他放下茶盏,抬起头,看着皇甫嵩的侧脸。烛火在他父亲的脸上跳动着,把皱纹照得很深,眉骨下的眼窝一片阴影。
“赵忠是陛下身边的红人。他贪了这么多年,谁不知道?御史弹劾他的奏章能堆满一间屋子。可陛下动过他吗?没有。”
“赵忠不倒,是因为陛下不想让他倒,只要陛下不想你是搬不倒阉党的,更何况卢植、董卓是什么下场你也看到了,兔死狗烹,不得不防啊。”
皇甫嵩没有看儿子。
“赵忠不倒,是因为没人敢动。现在,有人敢了。”
“谁?”
“我。”
帐中安静了几息。
梁衍站在一旁,嘴唇动了一下。
皇甫郦则坐在皇甫坚寿对面,手里攥着一根马鞭,鞭梢在地上画着圈。
在皇甫嵩幕府中,众人政见有明显不同。
皇甫嵩年纪很大,偏向于守旧路。
儿子皇甫坚寿善于审时度势,能在敏感的政治局势中左右逢源,历史上皇甫嵩得罪了董卓,被征召入京后,便是因为皇甫坚寿和董卓是好友,故而皇甫嵩得以免于被杀。
梁衍和侄儿皇甫郦则是激进派,最先劝皇甫嵩率部消灭董卓,挟持天子,控制朝廷的就是此二人。
垂垂老矣的皇甫嵩在心腹们面前,显得有些畏首畏尾。
好似既想要汉室忠臣的大义,又贪图清流的名声。
明明威望比董卓更高,就是不敢豁出去闹一把。
皇甫坚寿站起身,走到案前劝道。
“父亲,您想过没有?动了赵忠,就是打了陛下的脸。陛下在解除党锢后不动声色,就是在等你犯错。”
“即便是你讨平了黄巾军,依旧会如卢植、董卓一般遭到清洗,自时去左校做苦力,父亲您这把年纪还干得动吗?”

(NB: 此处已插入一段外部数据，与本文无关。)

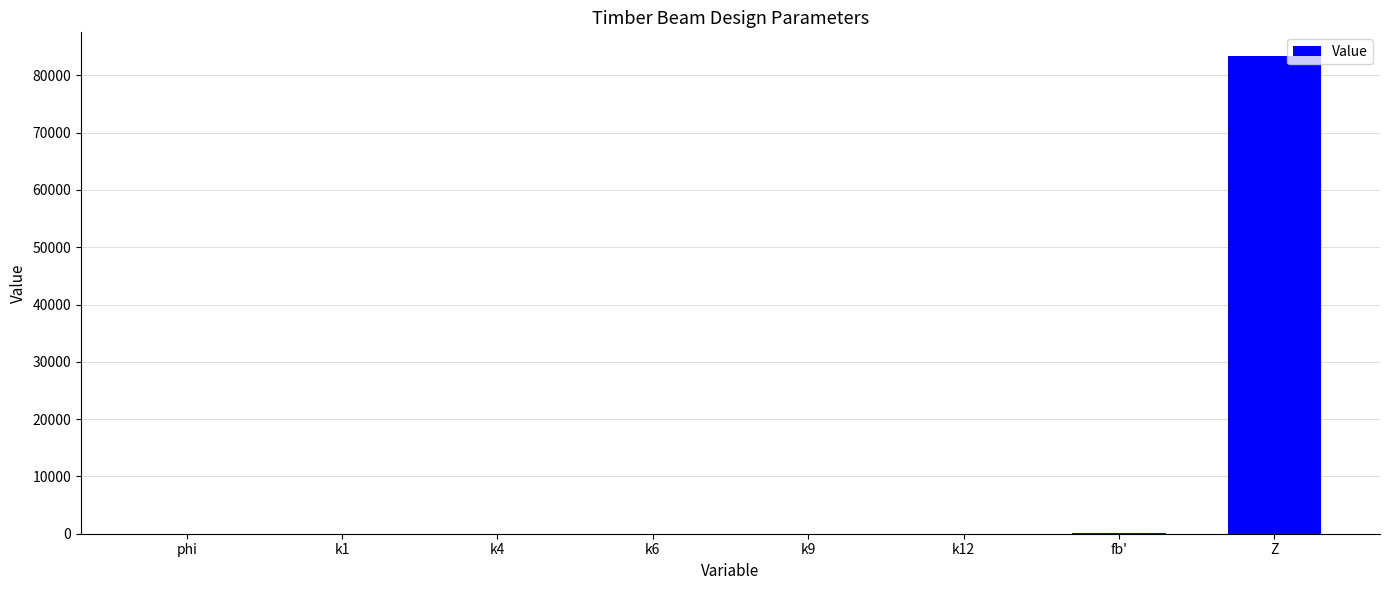

What is the change in value from phi to k1?

-0.4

“孩儿的意思是,目下局势混乱,皇甫家得有靠山,士林显然靠不住。”
“董卓就比较聪明,直接去巴结董太后,来日前途不可限量。”
“父亲已经得罪了陛下,如今又要得罪阉党,为求名声四面树敌……如果父亲不愿意与董太后为伍,那就只能依附何进。这样来日才好执掌朝廷。”
皇甫郦则道是:“叔父,绝对不可。”
“如今凉州武人之中,只有董卓与叔父有能力领衔群豪。”
“为何要对他人低头?你自己便是一方豪杰,我们带着凉州乡党单干,迟早有一天要推翻那关东鸟朝廷,让咱们凉州人也整个凉半朝!自时,挟持皇帝以图大业!”
越说越离谱,皇甫嵩忍不住抬起头,看着诸将。
目光不重,却让几人的喉结滚动了一下。
“你们到底在说什么?大汉社稷还没有覆灭,就在想那么久远以后的事情了?”
“动辄便是执掌朝廷、以图大业,你们有几个脑袋去图大业?”
皇甫坚寿没有答话,嘴唇抿成一条线。
皇甫嵩拍案示意。
“坚寿,我早说过,董卓绝非善类,你少与他往来,老夫也不屑于巴结太后。”
“凉州诸将跟着我家自从羌乱开始,打了上百年,死了几代人,他们要得是什么?想要封赏,想要官职,想要不被中原人瞧不起,想要凉州人也能不受歧视,平稳进入士林。
我皇甫家从叔父开始,就一直在往士林里挤。可挤了一辈子,还是边郡豪强。为什么?因为我们没有在恰当的时机站对队。”
“现在,党锢解除了。党人回来了。是老夫率先替他们解围,他们该还我这个人情。”